Data provided
────────────────

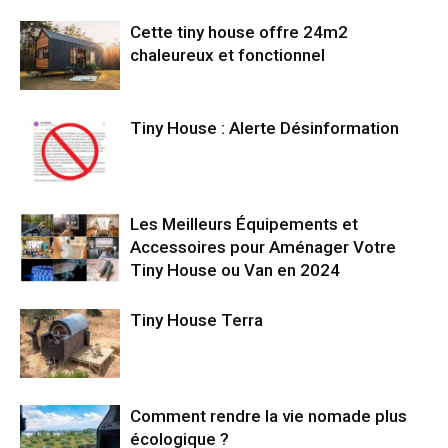
Cette tiny house offre 24m2
chaleureux et fonctionnel
Tiny House : Alerte Désinformation
Les Meilleurs Équipements et
Accessoires pour Aménager Votre
Tiny House ou Van en 2024
Tiny House Terra
Comment rendre la vie nomade plus
écologique ?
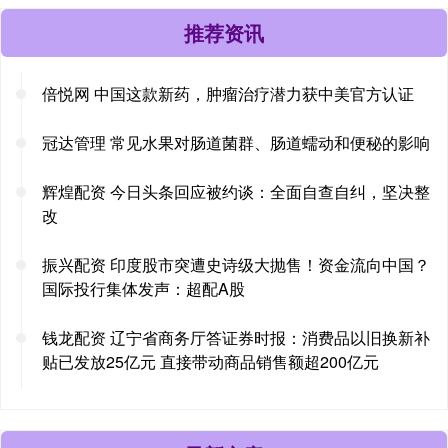
推荐资讯
倍悦网 中国这款新药，肿瘤治疗潜力获中美官方认证
冠达管理 常见水果对肠道菌群、肠道蠕动和便秘的影响
辉煌配资 今日头条回应被约谈：全面自查自纠，坚决整
改
振兴配资 印度股市突遭史诗级大抛售！资金流向中国？
国际投行集体发声：超配A股
钱龙配资 辽宁省商务厅答证券时报：消费品以旧换新补
贴已发放25亿元 直接带动商品销售额超200亿元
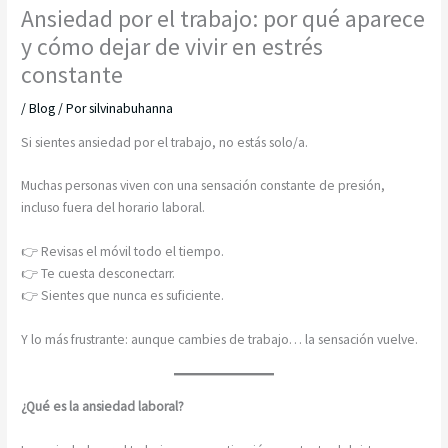
Ansiedad por el trabajo: por qué aparece
y cómo dejar de vivir en estrés
constante
/
Blog
/ Por
silvinabuhanna
Si sientes ansiedad por el trabajo, no estás solo/a.
Muchas personas viven con una sensación constante de presión,
incluso fuera del horario laboral.
👉 Revisas el móvil todo el tiempo.
👉 Te cuesta desconectarr.
👉 Sientes que nunca es suficiente.
Y lo más frustrante: aunque cambies de trabajo… la sensación vuelve.
¿Qué es la ansiedad laboral?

────────────────

Problem to solve
Write out the records word for word, from the start through the line containing "贴已发放25亿元 直接带动商品销售额超200亿元", and leave the pictures out.

Exercise output
Cette tiny house offre 24m2
chaleureux et fonctionnel
Tiny House : Alerte Désinformation
Les Meilleurs Équipements et
Accessoires pour Aménager Votre
Tiny House ou Van en 2024
Tiny House Terra
Comment rendre la vie nomade plus
écologique ?
推荐资讯
倍悦网 中国这款新药，肿瘤治疗潜力获中美官方认证
冠达管理 常见水果对肠道菌群、肠道蠕动和便秘的影响
辉煌配资 今日头条回应被约谈：全面自查自纠，坚决整
改
振兴配资 印度股市突遭史诗级大抛售！资金流向中国？
国际投行集体发声：超配A股
钱龙配资 辽宁省商务厅答证券时报：消费品以旧换新补
贴已发放25亿元 直接带动商品销售额超200亿元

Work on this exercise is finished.